Annual house price growth has slowed to its lowest level since 2013.
Figures from the Office for National Statistics show that average house prices in the UK increased by 2.5% in the year to December - down from 2.7% in November.
Over the past two years, there has been a slowdown in UK house price growth, driven mainly by a slowdown in the South and East of England.
The average UK house price was £231,000 in December, £6,000 higher than a year earlier. On a monthly basis, prices rose by 0.2%.
Prices in Northern Ireland went up by 5.5% over the year, compared to 5.2% in Wales and 2.4% in Scotland.
House prices in England grew at the slowest rate compared to other countries in the UK, increasing by 2.3%.
The West Midlands enjoyed the strongest annual house price growth, with prices rising by 5.2% over the year to £200,388.
This was followed by the East Midlands and Yorkshire and The Humber, both going up by 4.2%.
The lowest annual growth was in the North East, where prices fell by 1.0% over the year.
While London house prices have fallen by 0.6% over the year, the area remains the most expensive place to purchase a property at an average of £474,000, followed by the South East and the East of England, at £325,000 and £290,000, respectively.
Property experts point towards Brexit uncertainty as the main reason for the slowdown in the market.
Jonathan Hopper, managing director of Garrington Property Finders, says: “The confidence-sapping uncertainty of Brexit and Britain’s political turmoil have stripped the market of momentum.
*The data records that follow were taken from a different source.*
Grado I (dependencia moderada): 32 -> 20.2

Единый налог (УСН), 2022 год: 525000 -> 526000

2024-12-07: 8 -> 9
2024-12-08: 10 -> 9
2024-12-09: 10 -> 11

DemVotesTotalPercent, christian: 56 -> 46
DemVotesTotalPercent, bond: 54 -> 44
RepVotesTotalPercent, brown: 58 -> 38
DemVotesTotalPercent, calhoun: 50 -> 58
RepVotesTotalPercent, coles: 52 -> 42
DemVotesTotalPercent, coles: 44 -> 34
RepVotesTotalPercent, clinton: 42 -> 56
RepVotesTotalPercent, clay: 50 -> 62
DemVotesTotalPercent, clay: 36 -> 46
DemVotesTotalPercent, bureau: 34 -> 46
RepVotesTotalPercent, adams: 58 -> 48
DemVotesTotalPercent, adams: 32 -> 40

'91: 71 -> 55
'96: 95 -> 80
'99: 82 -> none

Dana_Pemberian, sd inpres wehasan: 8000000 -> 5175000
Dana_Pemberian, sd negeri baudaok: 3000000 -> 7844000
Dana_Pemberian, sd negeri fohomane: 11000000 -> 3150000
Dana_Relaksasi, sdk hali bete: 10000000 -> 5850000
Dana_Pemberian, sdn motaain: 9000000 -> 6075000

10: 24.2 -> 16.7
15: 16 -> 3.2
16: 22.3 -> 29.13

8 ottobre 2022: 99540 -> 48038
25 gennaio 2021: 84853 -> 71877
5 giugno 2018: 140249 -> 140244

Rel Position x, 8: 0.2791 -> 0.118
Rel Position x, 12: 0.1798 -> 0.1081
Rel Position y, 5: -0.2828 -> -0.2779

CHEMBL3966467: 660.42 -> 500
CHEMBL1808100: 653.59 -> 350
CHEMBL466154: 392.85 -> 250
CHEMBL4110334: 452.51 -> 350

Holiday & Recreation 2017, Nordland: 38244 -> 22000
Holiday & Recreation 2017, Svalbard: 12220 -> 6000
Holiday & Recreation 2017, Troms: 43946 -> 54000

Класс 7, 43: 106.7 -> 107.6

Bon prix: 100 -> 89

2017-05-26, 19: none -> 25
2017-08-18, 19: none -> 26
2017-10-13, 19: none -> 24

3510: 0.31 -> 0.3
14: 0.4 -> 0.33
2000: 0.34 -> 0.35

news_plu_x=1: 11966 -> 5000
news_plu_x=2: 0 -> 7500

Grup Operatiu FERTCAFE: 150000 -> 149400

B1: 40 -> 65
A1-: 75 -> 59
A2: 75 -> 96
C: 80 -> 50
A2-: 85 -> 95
Buyers may have fewer properties to choose from, but the lack of competition is enabling them to drive hard bargains and secure substantial discounts.
“Barring a surprise Brexit resolution between now and 29 March, the slow, buyers' market is set to continue.”
Jeremy Leaf, north London estate agent and a former Royal Institute of Chartered Surveyors residential chairman, says that if a deal is struck with the EU we could see a turnaround in house price growth.
He says: “If the chances of a deal with our European partners improve, we expect to see more balance between supply and demand and a firming up of prices without necessarily seeing a significant boost in them.”
Lucy Pendleton, founder director of independent estate agents James Pendleton, says: “Estate agents and economists desperately tried to read the tea leaves last year, blaming every backward step on Brexit and every bounce on lack of supply.
“In truth, the veil that has been drawn by politics across the housing market’s true condition will only be lifted once we know what the UK’s future relationship with the EU looks like.”